( – At a hearing of the Senate Agriculture Appropriations Committee he co-chaired this week, Ranking Member Senator John Hoeven again urged U.S. Department of Agriculture (USDA) Secretary Tom Vilsack to:

– Ensure the Livestock Indemnity Program (LIP) national payment rates reflect actual market rates and cover losses due to eligible diseases.

This follows a roundtable discussion that Hoeven held with North Dakota livestock producers last month, where he gathered feedback on the available federal assistance, including under LIP and the Emergency Livestock Relief Program (ELRP).

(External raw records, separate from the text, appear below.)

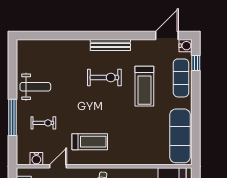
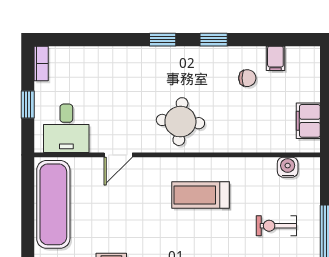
door: (58, 166) -> (118, 155), moved

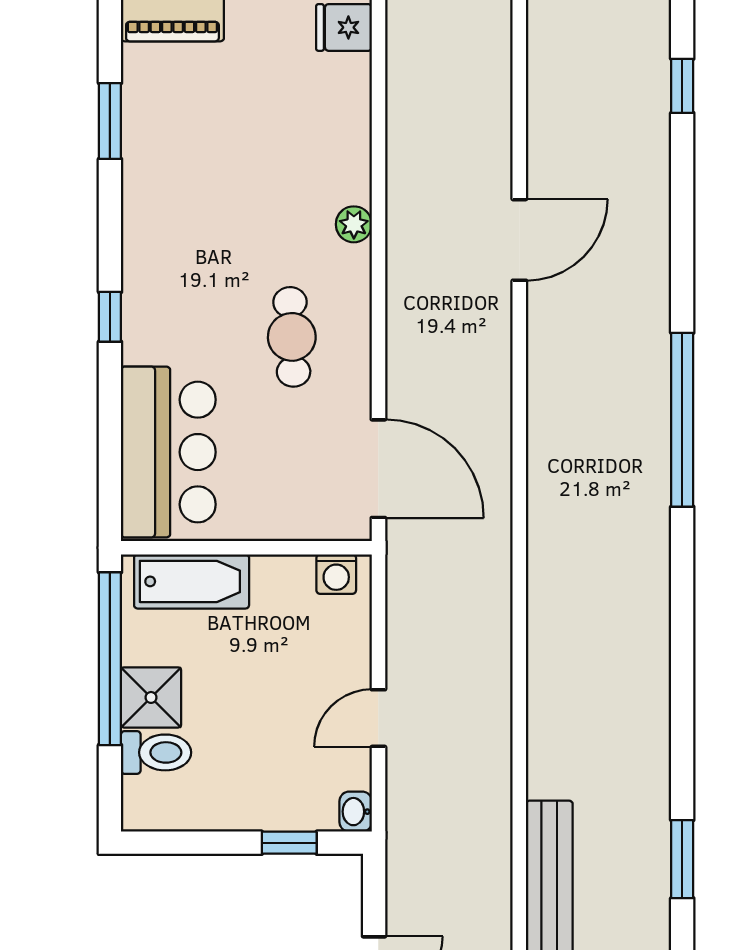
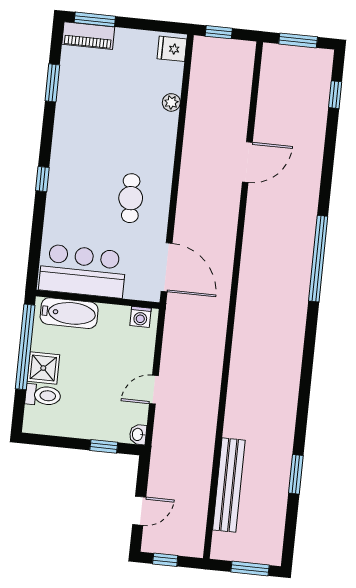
plant: (354, 224) -> (171, 102), moved
bar counter: (168, 452) -> (83, 271), moved, turned -90

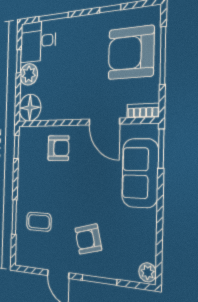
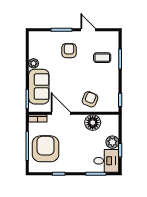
armchair: (131, 53) -> (46, 149), turned -90
floor lamp: (30, 108) -> (93, 123), moved
armchair: (58, 148) -> (90, 99), turned 113
armchair: (88, 239) -> (69, 51), turned -76
plant: (147, 272) -> (34, 63), moved

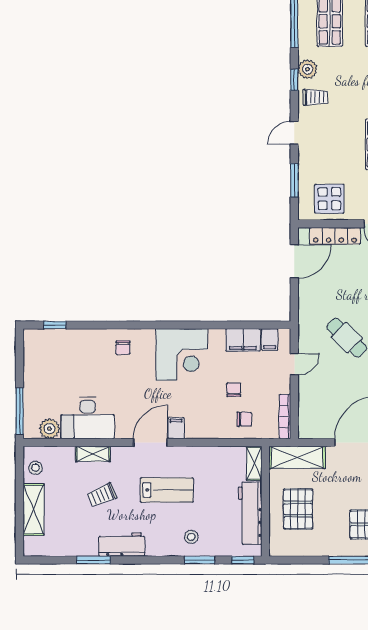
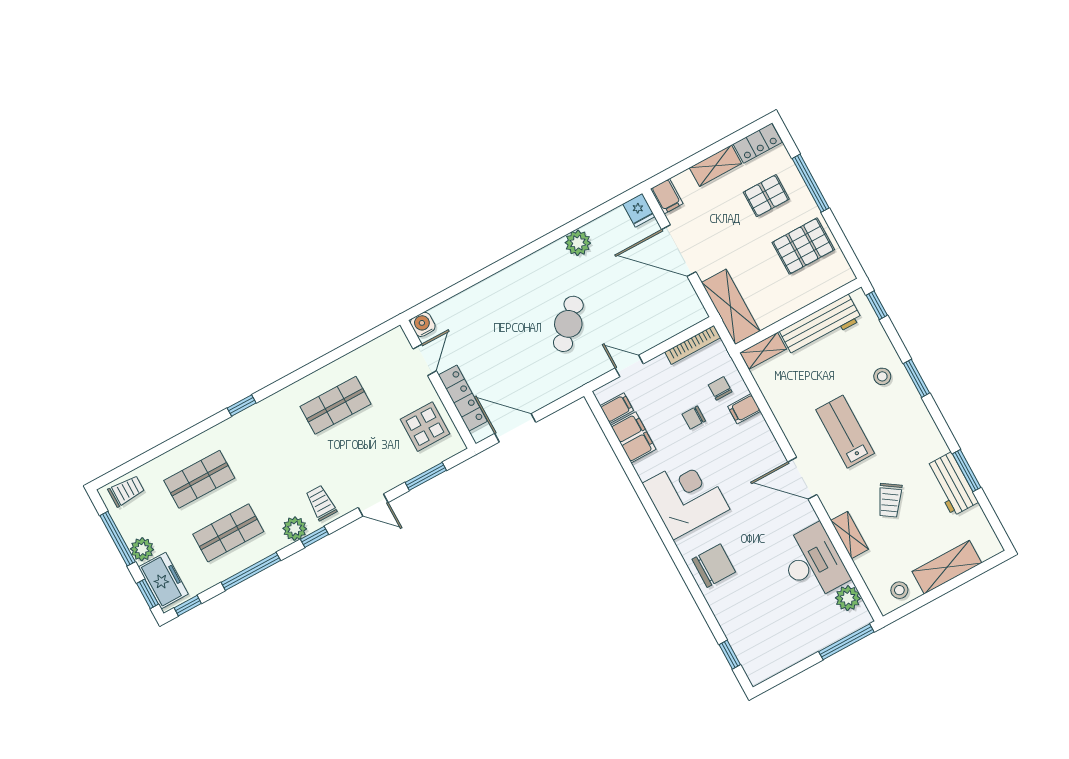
chair: (123, 348) -> (714, 566), width x1.87, depth x1.87
filing cabinet: (176, 428) -> (744, 409), moved
trolley: (102, 495) -> (890, 500), turned 57
pallet: (298, 509) -> (803, 246), moved
workbench: (122, 545) -> (952, 484), moved
window: (200, 560) -> (917, 378), moved

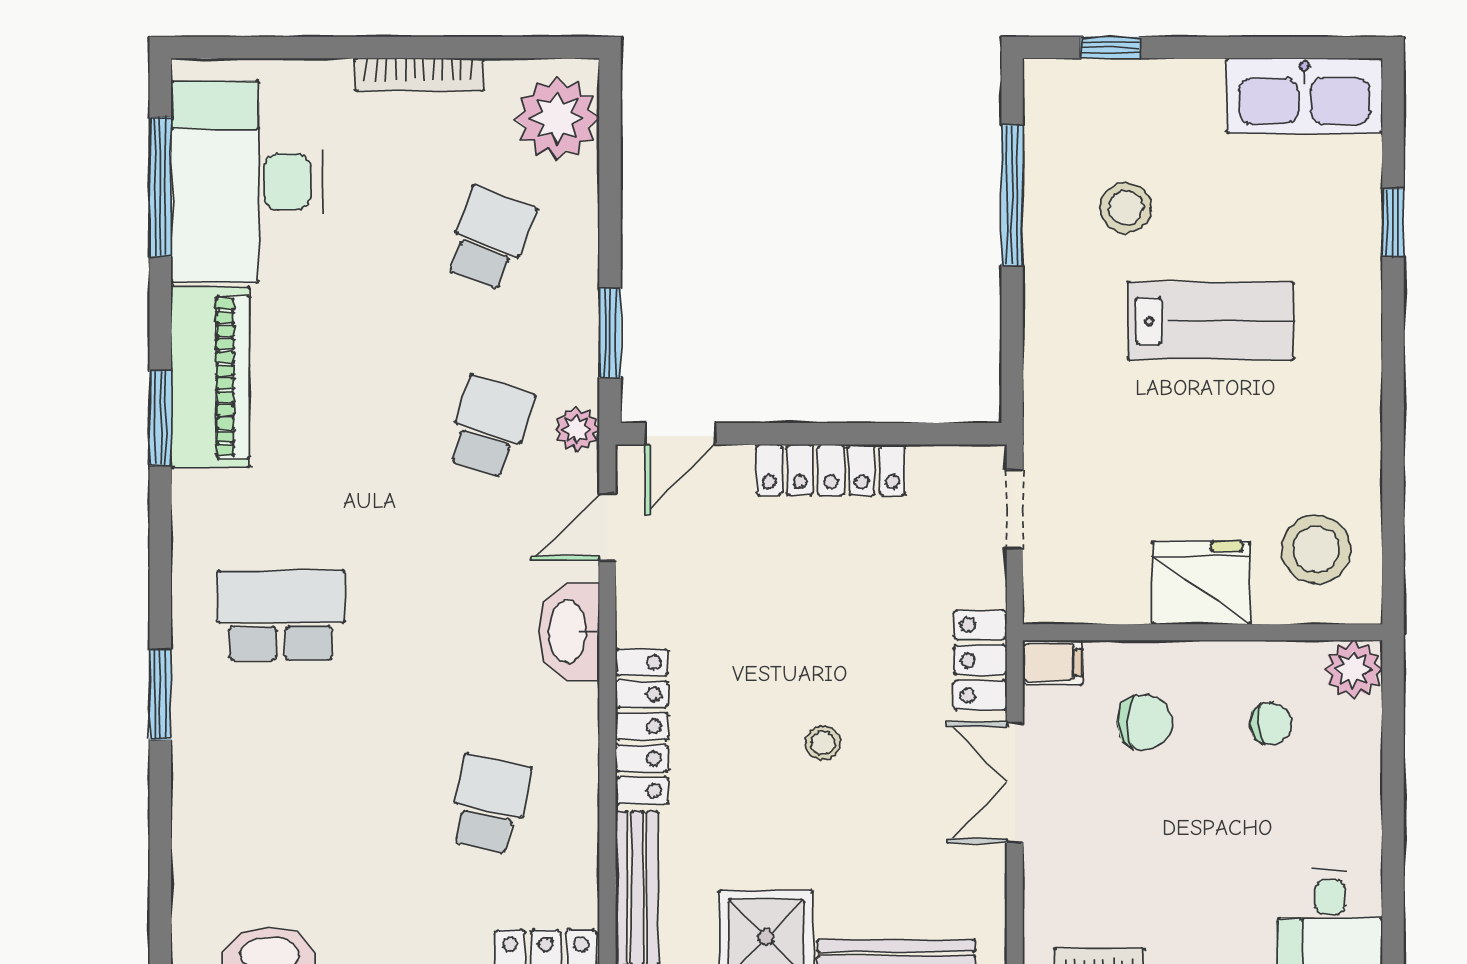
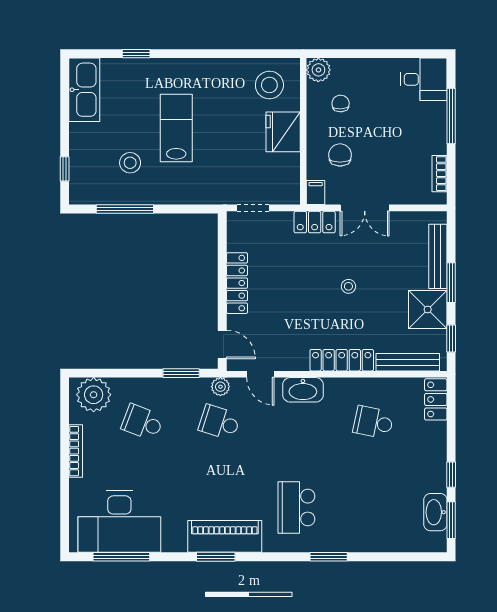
piano: (210, 377) -> (225, 536), moved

Producers raised concerns about the LIP payment rate for calves under 250 pounds, along with uncertainty regarding coverage for losses due to diseases, like pneumonia.

– Send out the $9.25 billion in disaster assistance for row crop producers as soon as possible.

Since securing the disaster aid in September, Hoeven has been pressing USDA officials, including Vilsack, Under Secretary Robert Bonnie and Farm Service Agency Administrator Zach Ducheneaux, to quickly distribute the aid and in a way that works for producers.

According to Secretary Vilsack, details of the row crop disaster program should be released later this month, with payments distributed in June.

The hearing builds on Hoeven’s recent meeting with Vilsack, where he worked to advance these priorities for North Dakota producers.

“Back in September, we passed $10 billion in assistance for our farmers and ranchers impacted by drought and natural disasters. The majority of the livestock assistance has now been provided, but we need the row crop aid to get to our farmers as well. We continue pushing USDA to release the program details, which they’ve said should happen later this month, and because the assistance relies on existing crop insurance data, the payments are expected to go out quickly after that,” said Hoeven. “At the same time, we’ve had blizzards and calf mortality this spring, and the FY22 LIP payment rates don’t reflect the true cost of those livestock. We’re asking that USDA work to adjust those rates and to ensure all eligible diseases that result from these severe storms are covered.”